En una de esas tardes en las que el frío y la lluvia le impedían obtener el permiso para salir a la calle a jugar, se quedaba durante horas pegando su nariz en el cristal de la ventana de su habitación, observando los paraguas y chubasqueros y pensando lo tontas que eran todas aquellas personas, que pudiendo disfrutar del placer de saltar sobre los charcos y salpicar con sus botas de agua, se limitaban a esquivarlos y, si por accidente, caían sobre alguno, se marchaban maldiciendo su mala suerte.
El aburrimiento aumentaba con cada minuto que pasaba y daba vueltas a su habitación tratando de encontrar alguna distracción con la que pasar el resto de la tarde de una forma más divertida. Registró las estanterías en busca de un libro que no hubiese sido devorado por los ojos de su imaginación, pero según fue recorriendo con su dedo índice los lomos, se dio cuenta de que ya los había leído todos, e incluso algunos podría recitarlos de memoria. Buscó entre sus cajones algún juego de mesa, pero enseguida se dio cuenta de que no tenía con quién jugar y cerró de nuevo los cajones. Entonces se metió debajo de la cama y de las profundidades de la oscuridad, cerca de donde moran los monstruos que se esconden debajo de la cama, sacó un balón de fútbol y empezó a imitar a sus grandes ídolos, locutando en voz alta los increíbles dribblings que se hacía así mismo, hasta que un pase mal dirigido volvió a colarse por debajo de la cama y decidió no tentar de nuevo a la suerte de encontrarse con uno de esos malvados de los que sólo se acordaba cuando se tenía que dormir.
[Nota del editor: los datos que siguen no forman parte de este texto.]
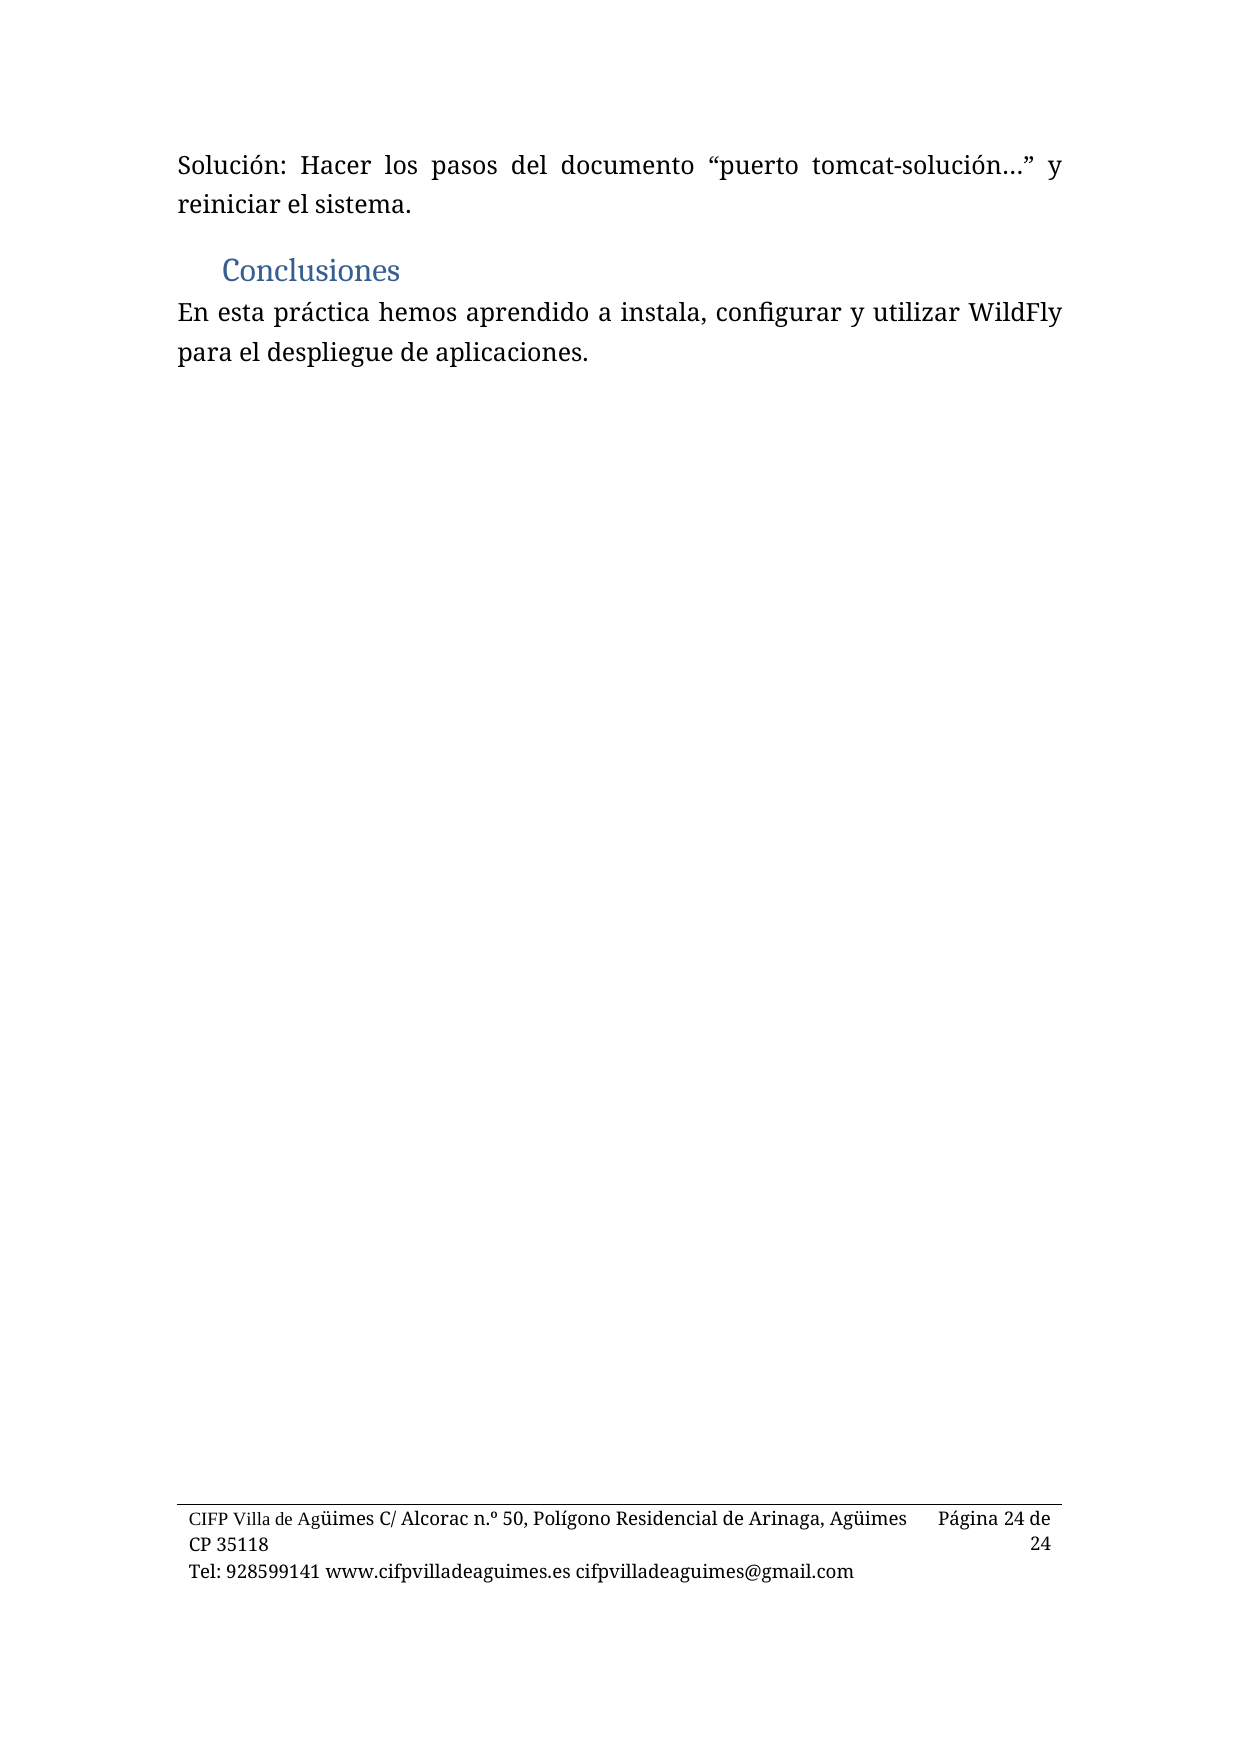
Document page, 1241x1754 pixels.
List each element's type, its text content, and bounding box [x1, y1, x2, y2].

text En esta práctica hemos aprendido a instala, configurar y utilizar WildFly para el despliegue de aplicaciones. [177, 295, 1063, 368]
text Solución: Hacer los pasos del documento “puerto tomcat-solución…” y reiniciar el sistema. [177, 148, 1063, 221]
subtitle Conclusiones [177, 251, 1063, 289]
Se tumbó boca arriba en la cama y extendió los brazos, dirigiendo su mirada al pequeño avión que colgaba de la lámpara del techo. De repente se le ocurrió una idea, se acordó de los castillos que su abuelo le había enseñado a hacer con cartas, durante el verano anterior en el pueblo. Buscó en el cajón de la mesita de noche una baraja y encontró dos y se propuso construir el castillo de naipes más grande que ninguna persona de siete años hubiese edificado nunca.
Muy despacio y controlando el pulso en cada movimiento fue colocando las cartas por parejas, apoyando una en la otra, formando como pequeñas tiendas de campaña, que conformaban la base del castillo. Entonces llegaba el momento de tener máximo cuidado y máxima precisión porque un movimiento en falso y sus ansias arquitectónicas habrían llegado a su fin. De esa forma, con constancia y concentración fue levantando el segundo, el tercero y el cuarto piso; con las cartas que le quedaban fue añadiendo más pilares a la base y completando los pisos, que ya eran siete. Animado por el progreso de su proeza y conteniendo la respiración y la euforia que comenzaba a agitar sus pequeños dedos, logró colocar el último par de cartas.
Abrió la puerta de su habitación y corrió escaleras abajo en busca de su madre para contarle lo que acababa de hacer y para que subiera a admirar su castillo de naipes. La encontró en el salón, sentada en el sofá y curando las heridas de uno de los pantalones que él usaba para jugar al fútbol. Le cogió de la mano y subieron a toda velocidad escaleras arriba. En la puerta de su cuarto había una carta y la tragedia se dibujó en su mente. Paró en seco y preparando sus ojos para la fatalidad, entró muy despacio.
En mitad de la habitación, donde hasta hacía diez segundos se erigía su flamante castillo, ahora estaba su hermano pequeño, nadando entre naipes y sonriendo.
«Cuando quieras hacer reír a Dios, cuéntale tus planes»
‘Do you ever question your life? Do you ever wonder why?
Do you ever see in your dreams… all the castles in the sky?’
Hoy mi canción es: ‘Castles in the sky’ Ian Van Dahl
Es muy triste cuando ves caer tu castillo de naipes, y más cuando eres niño…
Me ha encantado, como siempre!
Tienes razón Estela, pero pienso que es más triste o más difícil de digerir cuando ya eres mayor y lo que se derrumban no es un castillo, sino tus proyectos e ilusiones.
Muchísimas gracias por comentar y un beso!